=== SUPPLIED RECORDS ===
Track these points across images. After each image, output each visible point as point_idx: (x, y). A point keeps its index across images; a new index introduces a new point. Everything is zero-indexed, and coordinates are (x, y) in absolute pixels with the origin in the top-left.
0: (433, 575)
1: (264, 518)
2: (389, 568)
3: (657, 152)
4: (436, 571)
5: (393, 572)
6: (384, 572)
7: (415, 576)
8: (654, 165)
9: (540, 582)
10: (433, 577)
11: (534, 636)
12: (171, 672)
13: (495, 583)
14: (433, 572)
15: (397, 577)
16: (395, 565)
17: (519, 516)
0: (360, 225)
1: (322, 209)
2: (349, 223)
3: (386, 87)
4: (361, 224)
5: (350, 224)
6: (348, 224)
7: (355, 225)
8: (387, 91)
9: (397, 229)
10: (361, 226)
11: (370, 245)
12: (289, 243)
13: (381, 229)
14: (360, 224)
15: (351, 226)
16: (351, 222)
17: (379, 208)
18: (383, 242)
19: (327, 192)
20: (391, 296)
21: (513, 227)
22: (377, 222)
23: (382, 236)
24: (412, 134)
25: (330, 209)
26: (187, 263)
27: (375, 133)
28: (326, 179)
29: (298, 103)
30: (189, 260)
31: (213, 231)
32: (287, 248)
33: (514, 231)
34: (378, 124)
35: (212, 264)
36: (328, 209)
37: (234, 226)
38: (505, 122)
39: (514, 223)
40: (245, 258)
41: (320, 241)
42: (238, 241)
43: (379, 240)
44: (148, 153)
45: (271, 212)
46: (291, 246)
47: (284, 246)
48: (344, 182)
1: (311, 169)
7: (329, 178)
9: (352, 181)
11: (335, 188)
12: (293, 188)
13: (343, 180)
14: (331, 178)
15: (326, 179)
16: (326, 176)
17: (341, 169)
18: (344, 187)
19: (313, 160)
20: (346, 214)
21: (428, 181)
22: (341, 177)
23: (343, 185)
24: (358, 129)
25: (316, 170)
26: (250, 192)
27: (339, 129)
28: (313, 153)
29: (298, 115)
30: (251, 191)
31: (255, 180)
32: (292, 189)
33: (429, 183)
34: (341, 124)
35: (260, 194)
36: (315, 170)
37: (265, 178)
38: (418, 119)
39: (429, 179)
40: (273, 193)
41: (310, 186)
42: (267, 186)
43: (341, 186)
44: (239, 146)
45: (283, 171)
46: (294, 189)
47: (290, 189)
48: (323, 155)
===
=== SUPPLIED RECORDS ===
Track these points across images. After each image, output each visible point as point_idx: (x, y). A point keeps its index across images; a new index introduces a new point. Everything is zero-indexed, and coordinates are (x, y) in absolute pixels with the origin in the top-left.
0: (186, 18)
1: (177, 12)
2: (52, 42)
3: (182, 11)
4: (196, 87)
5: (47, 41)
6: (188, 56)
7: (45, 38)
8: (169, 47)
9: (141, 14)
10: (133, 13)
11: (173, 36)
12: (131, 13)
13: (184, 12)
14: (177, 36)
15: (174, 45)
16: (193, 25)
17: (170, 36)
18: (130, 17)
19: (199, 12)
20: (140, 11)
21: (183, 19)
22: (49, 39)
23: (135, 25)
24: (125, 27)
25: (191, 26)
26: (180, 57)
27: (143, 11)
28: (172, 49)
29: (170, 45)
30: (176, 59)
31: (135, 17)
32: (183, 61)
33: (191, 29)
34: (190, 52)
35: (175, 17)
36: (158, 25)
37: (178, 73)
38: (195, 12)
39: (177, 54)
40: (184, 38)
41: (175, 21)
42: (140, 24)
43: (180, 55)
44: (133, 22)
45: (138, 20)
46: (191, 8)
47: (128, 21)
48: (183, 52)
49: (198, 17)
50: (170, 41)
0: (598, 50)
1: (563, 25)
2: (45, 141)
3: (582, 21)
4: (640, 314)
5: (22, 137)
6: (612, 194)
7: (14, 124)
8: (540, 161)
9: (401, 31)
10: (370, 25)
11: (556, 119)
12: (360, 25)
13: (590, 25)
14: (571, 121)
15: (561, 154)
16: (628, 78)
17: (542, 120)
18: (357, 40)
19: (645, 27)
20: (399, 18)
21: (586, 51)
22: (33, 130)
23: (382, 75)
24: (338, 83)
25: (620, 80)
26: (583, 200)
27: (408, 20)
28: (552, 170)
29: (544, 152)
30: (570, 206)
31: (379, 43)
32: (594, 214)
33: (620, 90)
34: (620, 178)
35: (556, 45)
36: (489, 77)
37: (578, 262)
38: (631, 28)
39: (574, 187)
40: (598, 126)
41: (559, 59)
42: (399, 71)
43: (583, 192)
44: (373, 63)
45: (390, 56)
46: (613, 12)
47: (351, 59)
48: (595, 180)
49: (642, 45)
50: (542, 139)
===
ABOUT THIS TASK >> Copy the records word for word, from the line that contains "18: (383, 242)" down through the line that contains "34: (341, 124)", keeping both of those lines.

EXERCISE SOLUTION >>
18: (383, 242)
19: (327, 192)
20: (391, 296)
21: (513, 227)
22: (377, 222)
23: (382, 236)
24: (412, 134)
25: (330, 209)
26: (187, 263)
27: (375, 133)
28: (326, 179)
29: (298, 103)
30: (189, 260)
31: (213, 231)
32: (287, 248)
33: (514, 231)
34: (378, 124)
35: (212, 264)
36: (328, 209)
37: (234, 226)
38: (505, 122)
39: (514, 223)
40: (245, 258)
41: (320, 241)
42: (238, 241)
43: (379, 240)
44: (148, 153)
45: (271, 212)
46: (291, 246)
47: (284, 246)
48: (344, 182)
1: (311, 169)
7: (329, 178)
9: (352, 181)
11: (335, 188)
12: (293, 188)
13: (343, 180)
14: (331, 178)
15: (326, 179)
16: (326, 176)
17: (341, 169)
18: (344, 187)
19: (313, 160)
20: (346, 214)
21: (428, 181)
22: (341, 177)
23: (343, 185)
24: (358, 129)
25: (316, 170)
26: (250, 192)
27: (339, 129)
28: (313, 153)
29: (298, 115)
30: (251, 191)
31: (255, 180)
32: (292, 189)
33: (429, 183)
34: (341, 124)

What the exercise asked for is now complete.